Your objective: Begin at the row that contains "subtitle INTRODUÇÃO [177, 176, 1122, 205]" and stop at the last of the rows. Rewrite that stretch with "sistema" swapped for "programa" and everything else unchanged.

Materials provided:
-- begin --

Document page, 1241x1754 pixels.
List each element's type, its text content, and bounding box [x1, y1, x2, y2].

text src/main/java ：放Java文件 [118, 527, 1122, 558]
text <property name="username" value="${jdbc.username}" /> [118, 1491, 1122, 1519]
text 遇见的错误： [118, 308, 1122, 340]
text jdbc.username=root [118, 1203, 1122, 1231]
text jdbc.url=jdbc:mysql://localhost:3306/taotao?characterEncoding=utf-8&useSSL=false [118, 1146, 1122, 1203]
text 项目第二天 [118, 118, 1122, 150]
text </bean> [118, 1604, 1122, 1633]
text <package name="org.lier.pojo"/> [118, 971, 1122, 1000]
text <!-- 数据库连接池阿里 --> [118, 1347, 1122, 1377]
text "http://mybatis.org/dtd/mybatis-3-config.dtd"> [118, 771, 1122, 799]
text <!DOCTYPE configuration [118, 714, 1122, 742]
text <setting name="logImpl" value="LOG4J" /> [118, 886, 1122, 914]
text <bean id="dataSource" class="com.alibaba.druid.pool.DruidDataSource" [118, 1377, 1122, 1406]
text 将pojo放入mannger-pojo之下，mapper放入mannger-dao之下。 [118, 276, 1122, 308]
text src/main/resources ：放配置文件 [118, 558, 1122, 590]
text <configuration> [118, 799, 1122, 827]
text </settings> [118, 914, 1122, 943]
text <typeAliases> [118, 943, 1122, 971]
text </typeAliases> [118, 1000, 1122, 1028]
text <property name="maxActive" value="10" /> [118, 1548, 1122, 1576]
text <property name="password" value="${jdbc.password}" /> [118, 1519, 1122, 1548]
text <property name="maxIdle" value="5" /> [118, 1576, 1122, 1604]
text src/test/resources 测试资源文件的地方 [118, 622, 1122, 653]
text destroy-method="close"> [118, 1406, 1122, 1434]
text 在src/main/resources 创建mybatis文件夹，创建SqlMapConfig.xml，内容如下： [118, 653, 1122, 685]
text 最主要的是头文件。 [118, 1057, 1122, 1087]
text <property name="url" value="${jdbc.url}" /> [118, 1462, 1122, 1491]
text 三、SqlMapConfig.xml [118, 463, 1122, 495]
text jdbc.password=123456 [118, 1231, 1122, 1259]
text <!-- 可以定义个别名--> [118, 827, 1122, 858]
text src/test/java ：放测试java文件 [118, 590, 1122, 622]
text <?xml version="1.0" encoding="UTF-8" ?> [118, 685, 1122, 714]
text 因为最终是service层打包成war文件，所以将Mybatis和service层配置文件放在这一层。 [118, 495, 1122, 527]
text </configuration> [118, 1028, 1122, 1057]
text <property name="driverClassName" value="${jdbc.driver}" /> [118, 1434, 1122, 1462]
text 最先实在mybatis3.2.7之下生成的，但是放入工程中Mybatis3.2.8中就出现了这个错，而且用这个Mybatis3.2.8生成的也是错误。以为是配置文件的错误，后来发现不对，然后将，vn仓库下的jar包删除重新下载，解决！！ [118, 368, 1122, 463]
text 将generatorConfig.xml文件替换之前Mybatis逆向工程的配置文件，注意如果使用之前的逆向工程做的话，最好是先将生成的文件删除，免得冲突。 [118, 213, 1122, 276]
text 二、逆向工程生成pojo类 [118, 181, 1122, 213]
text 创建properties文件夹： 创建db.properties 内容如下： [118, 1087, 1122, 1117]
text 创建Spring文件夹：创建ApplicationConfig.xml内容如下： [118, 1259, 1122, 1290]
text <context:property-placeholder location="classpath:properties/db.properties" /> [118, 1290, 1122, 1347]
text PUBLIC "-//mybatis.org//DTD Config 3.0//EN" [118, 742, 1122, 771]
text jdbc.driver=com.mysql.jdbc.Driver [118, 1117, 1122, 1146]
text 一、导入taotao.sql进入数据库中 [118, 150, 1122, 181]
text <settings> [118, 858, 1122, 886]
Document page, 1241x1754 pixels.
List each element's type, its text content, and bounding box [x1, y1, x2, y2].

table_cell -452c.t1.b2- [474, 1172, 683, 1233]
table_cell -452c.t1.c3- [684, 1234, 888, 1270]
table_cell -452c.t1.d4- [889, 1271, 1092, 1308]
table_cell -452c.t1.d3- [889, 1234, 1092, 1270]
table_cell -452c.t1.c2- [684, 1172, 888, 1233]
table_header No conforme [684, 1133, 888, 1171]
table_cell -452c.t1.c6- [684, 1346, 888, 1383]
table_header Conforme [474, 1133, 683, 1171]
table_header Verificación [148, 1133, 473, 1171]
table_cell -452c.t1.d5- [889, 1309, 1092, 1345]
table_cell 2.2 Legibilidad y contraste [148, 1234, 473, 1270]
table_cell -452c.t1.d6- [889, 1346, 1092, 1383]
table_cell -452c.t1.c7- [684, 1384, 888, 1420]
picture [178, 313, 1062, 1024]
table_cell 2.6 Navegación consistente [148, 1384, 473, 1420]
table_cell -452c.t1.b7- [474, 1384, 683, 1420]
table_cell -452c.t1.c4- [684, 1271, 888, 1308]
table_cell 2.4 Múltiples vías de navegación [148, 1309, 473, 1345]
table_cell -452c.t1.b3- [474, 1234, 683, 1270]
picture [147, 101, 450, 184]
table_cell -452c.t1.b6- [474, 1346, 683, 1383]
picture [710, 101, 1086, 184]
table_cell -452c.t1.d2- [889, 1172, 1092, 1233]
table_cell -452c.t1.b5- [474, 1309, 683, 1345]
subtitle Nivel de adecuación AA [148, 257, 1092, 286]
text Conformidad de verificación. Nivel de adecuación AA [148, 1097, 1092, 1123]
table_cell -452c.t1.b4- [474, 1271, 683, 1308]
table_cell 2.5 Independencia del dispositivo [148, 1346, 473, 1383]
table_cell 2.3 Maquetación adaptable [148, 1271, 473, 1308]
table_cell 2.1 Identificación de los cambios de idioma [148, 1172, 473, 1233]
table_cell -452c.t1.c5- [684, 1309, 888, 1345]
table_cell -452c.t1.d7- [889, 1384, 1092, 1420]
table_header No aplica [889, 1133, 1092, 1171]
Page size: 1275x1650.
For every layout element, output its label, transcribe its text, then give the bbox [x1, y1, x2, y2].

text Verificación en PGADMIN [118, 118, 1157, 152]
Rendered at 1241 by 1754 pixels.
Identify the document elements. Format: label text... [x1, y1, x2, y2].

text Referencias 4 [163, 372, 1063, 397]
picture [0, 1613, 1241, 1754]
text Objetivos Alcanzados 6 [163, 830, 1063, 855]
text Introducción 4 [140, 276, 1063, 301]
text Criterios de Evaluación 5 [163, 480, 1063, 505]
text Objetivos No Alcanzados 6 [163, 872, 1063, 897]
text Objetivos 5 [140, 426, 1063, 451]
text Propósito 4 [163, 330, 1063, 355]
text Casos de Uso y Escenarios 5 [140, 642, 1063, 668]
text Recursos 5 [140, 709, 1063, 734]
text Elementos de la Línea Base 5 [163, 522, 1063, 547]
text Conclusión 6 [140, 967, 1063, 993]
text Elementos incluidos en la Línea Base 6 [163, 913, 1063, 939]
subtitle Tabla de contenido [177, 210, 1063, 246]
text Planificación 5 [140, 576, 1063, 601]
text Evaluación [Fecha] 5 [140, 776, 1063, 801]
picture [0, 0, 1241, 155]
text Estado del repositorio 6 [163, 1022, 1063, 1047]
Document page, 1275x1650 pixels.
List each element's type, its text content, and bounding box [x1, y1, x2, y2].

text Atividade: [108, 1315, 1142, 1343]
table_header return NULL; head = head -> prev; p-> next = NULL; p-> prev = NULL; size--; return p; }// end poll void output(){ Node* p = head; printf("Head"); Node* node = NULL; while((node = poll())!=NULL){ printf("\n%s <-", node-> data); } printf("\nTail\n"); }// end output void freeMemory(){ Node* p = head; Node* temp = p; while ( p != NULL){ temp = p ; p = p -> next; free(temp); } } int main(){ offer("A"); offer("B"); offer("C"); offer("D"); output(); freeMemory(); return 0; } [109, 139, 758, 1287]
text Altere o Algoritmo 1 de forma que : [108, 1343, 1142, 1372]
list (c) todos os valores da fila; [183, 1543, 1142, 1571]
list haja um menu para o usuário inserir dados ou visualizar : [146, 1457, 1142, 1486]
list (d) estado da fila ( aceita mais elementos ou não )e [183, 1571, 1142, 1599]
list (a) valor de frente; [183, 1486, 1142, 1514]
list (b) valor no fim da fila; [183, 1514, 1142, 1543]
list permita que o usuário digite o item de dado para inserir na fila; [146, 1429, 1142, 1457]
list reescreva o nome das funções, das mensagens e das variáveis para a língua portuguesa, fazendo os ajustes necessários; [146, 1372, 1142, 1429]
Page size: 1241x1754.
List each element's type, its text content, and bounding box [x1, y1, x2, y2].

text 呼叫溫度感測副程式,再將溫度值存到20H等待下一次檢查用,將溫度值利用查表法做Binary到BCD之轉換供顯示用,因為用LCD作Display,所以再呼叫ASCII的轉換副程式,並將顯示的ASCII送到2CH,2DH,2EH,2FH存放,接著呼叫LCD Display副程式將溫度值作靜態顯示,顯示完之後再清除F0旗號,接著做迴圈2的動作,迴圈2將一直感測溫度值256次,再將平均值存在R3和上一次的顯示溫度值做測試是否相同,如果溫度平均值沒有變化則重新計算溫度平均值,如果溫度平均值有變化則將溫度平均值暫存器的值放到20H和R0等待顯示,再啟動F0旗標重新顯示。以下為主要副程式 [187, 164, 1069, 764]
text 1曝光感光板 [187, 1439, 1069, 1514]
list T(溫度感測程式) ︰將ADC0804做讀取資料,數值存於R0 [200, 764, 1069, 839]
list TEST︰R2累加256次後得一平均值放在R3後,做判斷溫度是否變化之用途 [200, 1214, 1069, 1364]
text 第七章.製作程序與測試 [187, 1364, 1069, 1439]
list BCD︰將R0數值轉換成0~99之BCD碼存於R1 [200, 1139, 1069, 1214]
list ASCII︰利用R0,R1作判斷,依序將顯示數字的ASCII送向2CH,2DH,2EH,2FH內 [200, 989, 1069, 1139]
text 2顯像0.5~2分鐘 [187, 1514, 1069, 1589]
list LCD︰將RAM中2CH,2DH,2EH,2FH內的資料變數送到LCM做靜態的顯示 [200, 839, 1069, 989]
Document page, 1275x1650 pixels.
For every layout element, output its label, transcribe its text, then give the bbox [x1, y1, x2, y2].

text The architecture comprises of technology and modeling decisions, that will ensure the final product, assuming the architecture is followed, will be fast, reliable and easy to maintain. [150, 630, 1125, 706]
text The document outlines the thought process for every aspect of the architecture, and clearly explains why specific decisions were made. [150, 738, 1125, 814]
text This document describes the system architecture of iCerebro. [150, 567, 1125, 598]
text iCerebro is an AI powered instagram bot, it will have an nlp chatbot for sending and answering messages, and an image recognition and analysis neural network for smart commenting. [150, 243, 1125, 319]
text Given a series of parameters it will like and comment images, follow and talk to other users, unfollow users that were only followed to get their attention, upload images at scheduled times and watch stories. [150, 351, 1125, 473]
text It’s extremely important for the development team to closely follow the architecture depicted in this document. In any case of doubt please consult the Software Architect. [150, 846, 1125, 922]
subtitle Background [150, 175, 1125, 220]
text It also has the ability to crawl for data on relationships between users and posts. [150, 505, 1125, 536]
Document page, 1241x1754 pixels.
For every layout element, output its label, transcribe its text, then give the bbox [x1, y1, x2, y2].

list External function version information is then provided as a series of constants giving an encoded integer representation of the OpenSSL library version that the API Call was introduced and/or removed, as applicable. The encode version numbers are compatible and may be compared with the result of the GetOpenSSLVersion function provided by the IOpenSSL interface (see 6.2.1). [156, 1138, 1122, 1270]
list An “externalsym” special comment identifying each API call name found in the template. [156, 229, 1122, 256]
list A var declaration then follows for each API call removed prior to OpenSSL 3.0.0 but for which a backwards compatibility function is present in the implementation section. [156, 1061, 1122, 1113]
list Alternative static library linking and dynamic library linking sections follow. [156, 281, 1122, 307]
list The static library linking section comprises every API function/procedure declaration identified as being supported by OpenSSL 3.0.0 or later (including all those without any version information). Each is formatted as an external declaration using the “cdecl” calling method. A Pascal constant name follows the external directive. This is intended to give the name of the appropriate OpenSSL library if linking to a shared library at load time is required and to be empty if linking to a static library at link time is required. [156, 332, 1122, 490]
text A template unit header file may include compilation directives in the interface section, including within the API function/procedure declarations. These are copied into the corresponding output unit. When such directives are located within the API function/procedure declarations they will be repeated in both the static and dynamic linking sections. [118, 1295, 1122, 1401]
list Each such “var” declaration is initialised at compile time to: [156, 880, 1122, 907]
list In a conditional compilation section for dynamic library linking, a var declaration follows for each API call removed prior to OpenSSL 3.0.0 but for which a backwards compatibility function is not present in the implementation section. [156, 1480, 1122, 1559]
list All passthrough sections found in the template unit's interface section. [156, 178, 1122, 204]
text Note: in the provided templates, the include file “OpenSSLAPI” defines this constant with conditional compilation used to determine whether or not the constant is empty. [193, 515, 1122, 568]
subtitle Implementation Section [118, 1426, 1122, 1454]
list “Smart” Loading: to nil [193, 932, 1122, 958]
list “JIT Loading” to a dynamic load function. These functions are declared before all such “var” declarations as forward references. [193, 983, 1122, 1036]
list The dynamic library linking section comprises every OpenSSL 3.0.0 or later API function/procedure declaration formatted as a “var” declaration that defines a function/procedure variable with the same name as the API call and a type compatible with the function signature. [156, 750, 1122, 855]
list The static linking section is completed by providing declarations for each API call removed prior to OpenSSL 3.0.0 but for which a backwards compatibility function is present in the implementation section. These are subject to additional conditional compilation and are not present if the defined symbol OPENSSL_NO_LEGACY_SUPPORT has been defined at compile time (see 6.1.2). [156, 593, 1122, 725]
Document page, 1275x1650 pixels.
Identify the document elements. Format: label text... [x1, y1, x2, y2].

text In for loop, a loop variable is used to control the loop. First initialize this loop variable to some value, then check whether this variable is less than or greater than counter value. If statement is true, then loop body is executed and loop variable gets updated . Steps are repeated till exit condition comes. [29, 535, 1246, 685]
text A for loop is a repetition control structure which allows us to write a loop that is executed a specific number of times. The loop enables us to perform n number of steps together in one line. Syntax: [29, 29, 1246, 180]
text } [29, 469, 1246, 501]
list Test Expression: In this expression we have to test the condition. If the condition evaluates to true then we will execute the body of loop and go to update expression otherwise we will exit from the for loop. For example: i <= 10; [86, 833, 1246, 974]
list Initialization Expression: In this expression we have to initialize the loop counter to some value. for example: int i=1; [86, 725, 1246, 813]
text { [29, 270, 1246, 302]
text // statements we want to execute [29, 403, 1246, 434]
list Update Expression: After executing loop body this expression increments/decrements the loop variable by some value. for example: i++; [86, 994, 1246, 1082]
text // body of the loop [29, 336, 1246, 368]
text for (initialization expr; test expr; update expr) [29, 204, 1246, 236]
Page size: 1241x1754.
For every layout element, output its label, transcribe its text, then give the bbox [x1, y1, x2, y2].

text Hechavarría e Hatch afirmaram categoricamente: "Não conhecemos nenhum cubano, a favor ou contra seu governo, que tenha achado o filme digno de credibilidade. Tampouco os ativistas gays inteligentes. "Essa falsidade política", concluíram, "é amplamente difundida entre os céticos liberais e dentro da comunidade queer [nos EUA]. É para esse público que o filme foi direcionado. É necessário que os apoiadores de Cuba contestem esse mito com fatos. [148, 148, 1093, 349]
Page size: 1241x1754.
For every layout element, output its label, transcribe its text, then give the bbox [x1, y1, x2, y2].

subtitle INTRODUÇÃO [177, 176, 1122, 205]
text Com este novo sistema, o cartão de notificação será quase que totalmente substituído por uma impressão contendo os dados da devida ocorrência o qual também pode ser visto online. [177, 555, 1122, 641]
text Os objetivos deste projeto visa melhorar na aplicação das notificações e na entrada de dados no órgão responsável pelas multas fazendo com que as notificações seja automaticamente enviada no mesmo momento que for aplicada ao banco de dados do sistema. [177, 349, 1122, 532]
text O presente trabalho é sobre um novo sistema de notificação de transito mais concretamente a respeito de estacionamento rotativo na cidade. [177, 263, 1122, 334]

-- end --

Task solution:
subtitle INTRODUÇÃO [177, 176, 1122, 205]
text Com este novo programa, o cartão de notificação será quase que totalmente substituído por uma impressão contendo os dados da devida ocorrência o qual também pode ser visto online. [177, 555, 1122, 641]
text Os objetivos deste projeto visa melhorar na aplicação das notificações e na entrada de dados no órgão responsável pelas multas fazendo com que as notificações seja automaticamente enviada no mesmo momento que for aplicada ao banco de dados do programa. [177, 349, 1122, 532]
text O presente trabalho é sobre um novo programa de notificação de transito mais concretamente a respeito de estacionamento rotativo na cidade. [177, 263, 1122, 334]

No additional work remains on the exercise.